▸ TO DO
Below are some entries. Copy each line that holds the string "center".

▸ RECORDS SHOWN

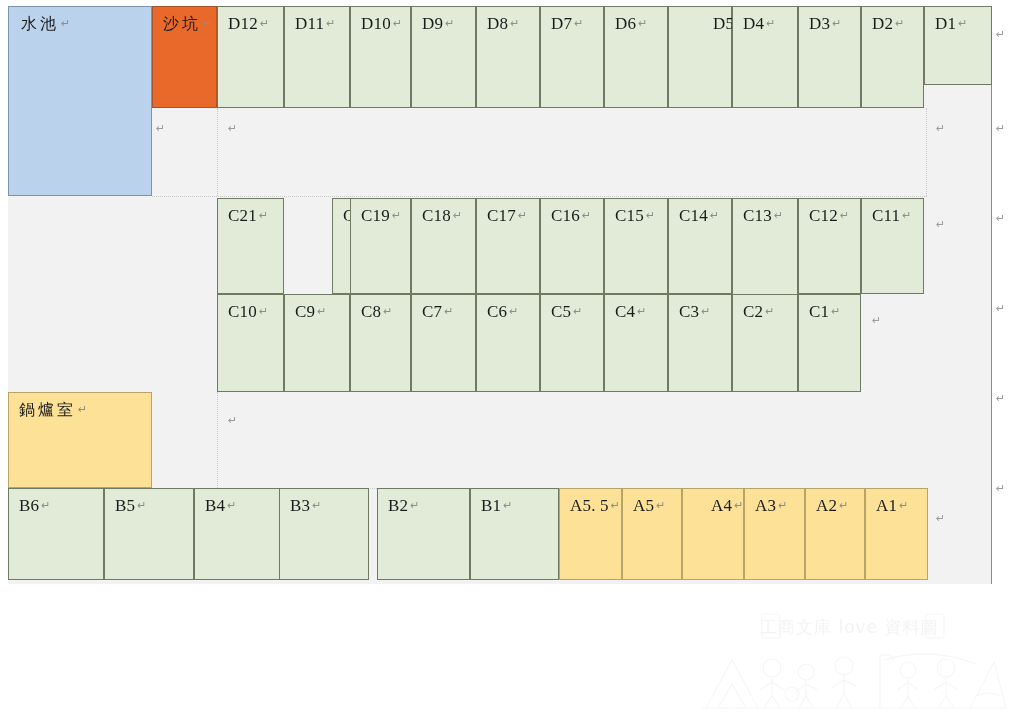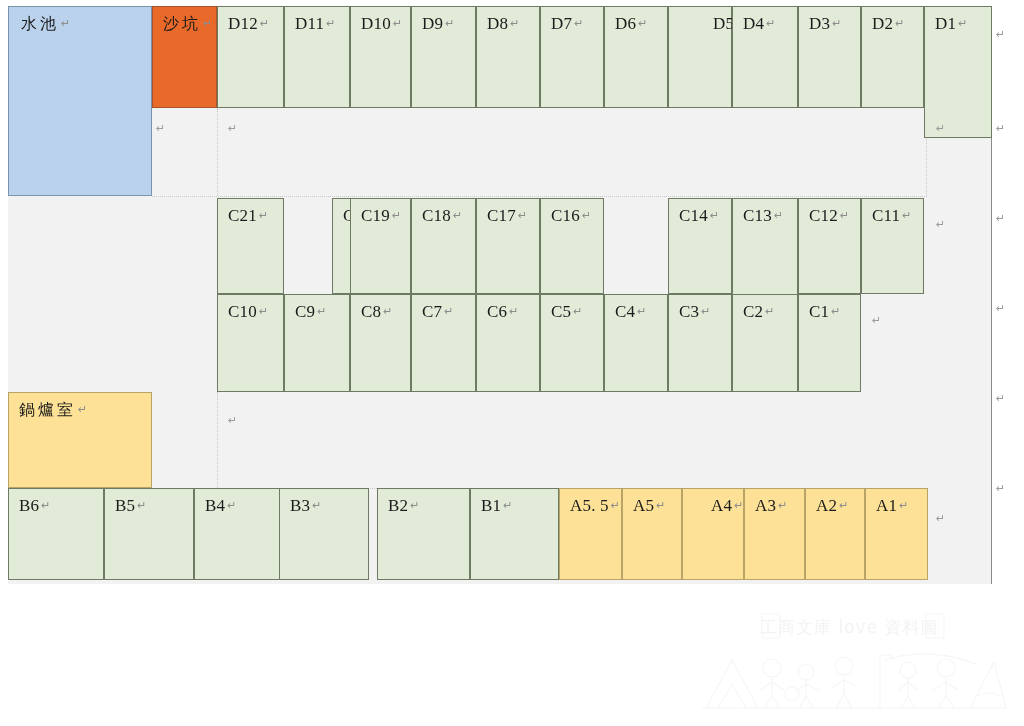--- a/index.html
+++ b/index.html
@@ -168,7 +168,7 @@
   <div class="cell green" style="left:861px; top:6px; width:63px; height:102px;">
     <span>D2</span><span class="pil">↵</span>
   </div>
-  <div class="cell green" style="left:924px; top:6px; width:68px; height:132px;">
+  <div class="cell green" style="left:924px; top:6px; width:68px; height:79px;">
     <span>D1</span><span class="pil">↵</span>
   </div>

---

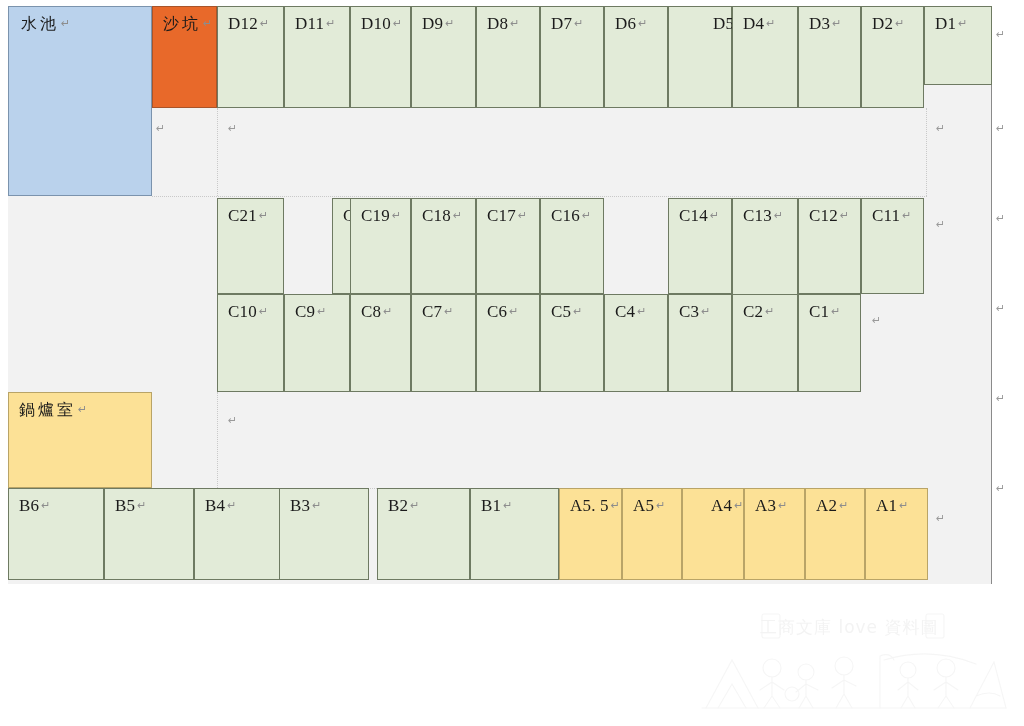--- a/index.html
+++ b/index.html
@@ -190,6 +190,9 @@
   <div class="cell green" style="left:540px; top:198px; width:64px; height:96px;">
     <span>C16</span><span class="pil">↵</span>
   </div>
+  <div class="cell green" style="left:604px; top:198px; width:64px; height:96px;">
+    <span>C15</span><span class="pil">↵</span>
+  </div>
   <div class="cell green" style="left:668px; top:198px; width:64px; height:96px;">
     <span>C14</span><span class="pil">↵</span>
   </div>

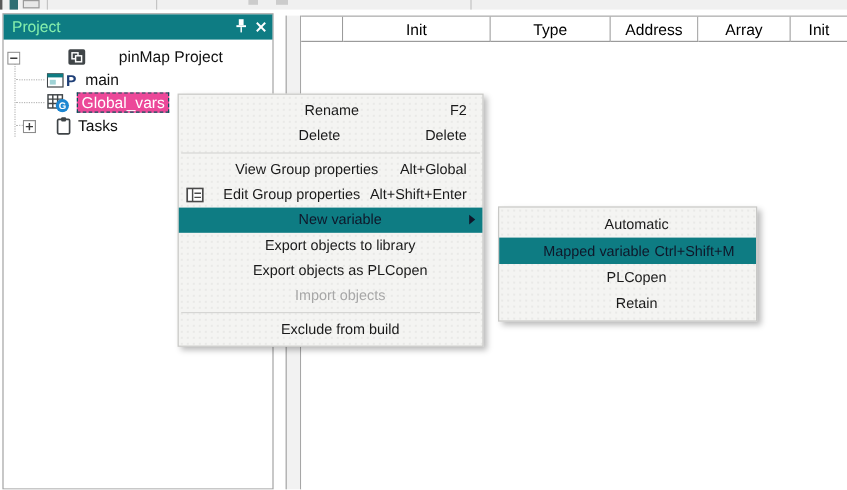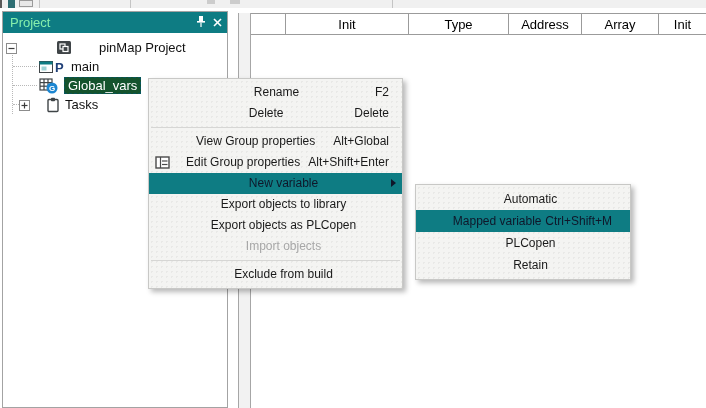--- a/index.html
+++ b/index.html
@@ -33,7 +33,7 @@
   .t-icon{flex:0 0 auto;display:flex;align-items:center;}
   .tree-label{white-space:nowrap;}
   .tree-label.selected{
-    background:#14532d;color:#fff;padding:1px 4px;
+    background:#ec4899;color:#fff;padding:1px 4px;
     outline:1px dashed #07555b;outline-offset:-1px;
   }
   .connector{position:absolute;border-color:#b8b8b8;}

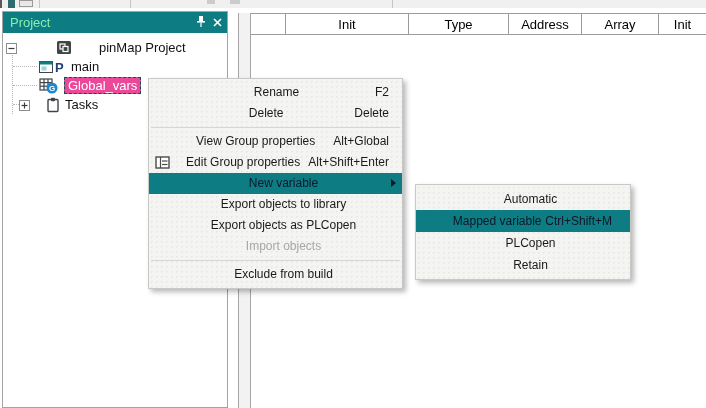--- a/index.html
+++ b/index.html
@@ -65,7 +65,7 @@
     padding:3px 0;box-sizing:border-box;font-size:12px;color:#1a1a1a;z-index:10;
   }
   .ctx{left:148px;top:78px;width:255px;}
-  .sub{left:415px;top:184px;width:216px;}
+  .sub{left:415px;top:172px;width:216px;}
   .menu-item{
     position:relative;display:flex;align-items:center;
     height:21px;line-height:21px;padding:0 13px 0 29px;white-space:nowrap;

▸ SOLUTION FOR THIS TASK
   .t-icon{flex:0 0 auto;display:flex;align-items:center;}
     position:relative;display:flex;align-items:center;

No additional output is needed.